--- Text for analysis ---
____________________
> (3) Fields that should be match-able by hardware should appear at the 
> beginning. The FID, for example, seems like a field that should go to the 
> beginning.

+1 for this. 

With the current WESPv2 header format, an intermediate device that wishes to 
perform ECMP using the FID will have difficulty finding the FID. For example, 
in the presence of padding, what is the calculation that locates the start of 
the FID field? The HdrLen gives the offset to the beginning of the "Rest of 
Payload Data (i.e. past the IV, if present ...)" but the size of the IV is 
algorithm dependant and won't be known to an intermediate device and so the 
intermediate device can't use the HdrLen field to find the end of the header 
and work backwards to the FID field. It would be much easier if either the FID 
was after the initial 4 bytes of fields. Or if for some reason the padding 
field needs to come before the FID field, have a field that specifies the 
padding length to simplify the packet parsing.
____________________
--- Dataset entries ---
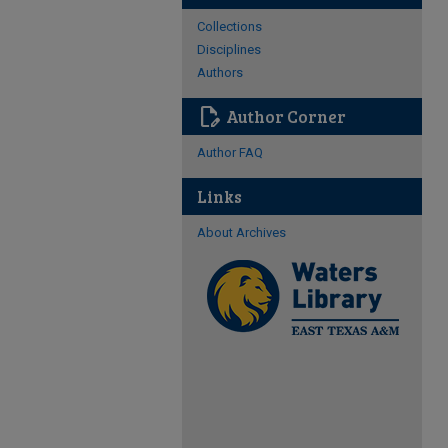
Collections
Disciplines
Authors
edit_document
Author Corner
Author FAQ
Links
About Archives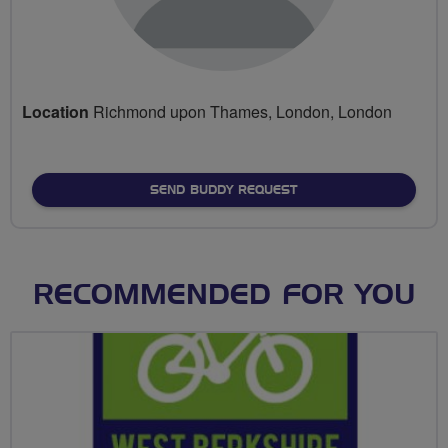
Location
Richmond upon Thames, London, London
SEND BUDDY REQUEST
RECOMMENDED FOR YOU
____________________
--- Written task ---
Reproduce the entire comment on the WESPv2 header format word for word. The items above have no connection to the WESPv2 header discussion.

--- Exercise solution ---
> (3) Fields that should be match-able by hardware should appear at the 
> beginning. The FID, for example, seems like a field that should go to the 
> beginning.

+1 for this. 

With the current WESPv2 header format, an intermediate device that wishes to 
perform ECMP using the FID will have difficulty finding the FID. For example, 
in the presence of padding, what is the calculation that locates the start of 
the FID field? The HdrLen gives the offset to the beginning of the "Rest of 
Payload Data (i.e. past the IV, if present ...)" but the size of the IV is 
algorithm dependant and won't be known to an intermediate device and so the 
intermediate device can't use the HdrLen field to find the end of the header 
and work backwards to the FID field. It would be much easier if either the FID 
was after the initial 4 bytes of fields. Or if for some reason the padding 
field needs to come before the FID field, have a field that specifies the 
padding length to simplify the packet parsing.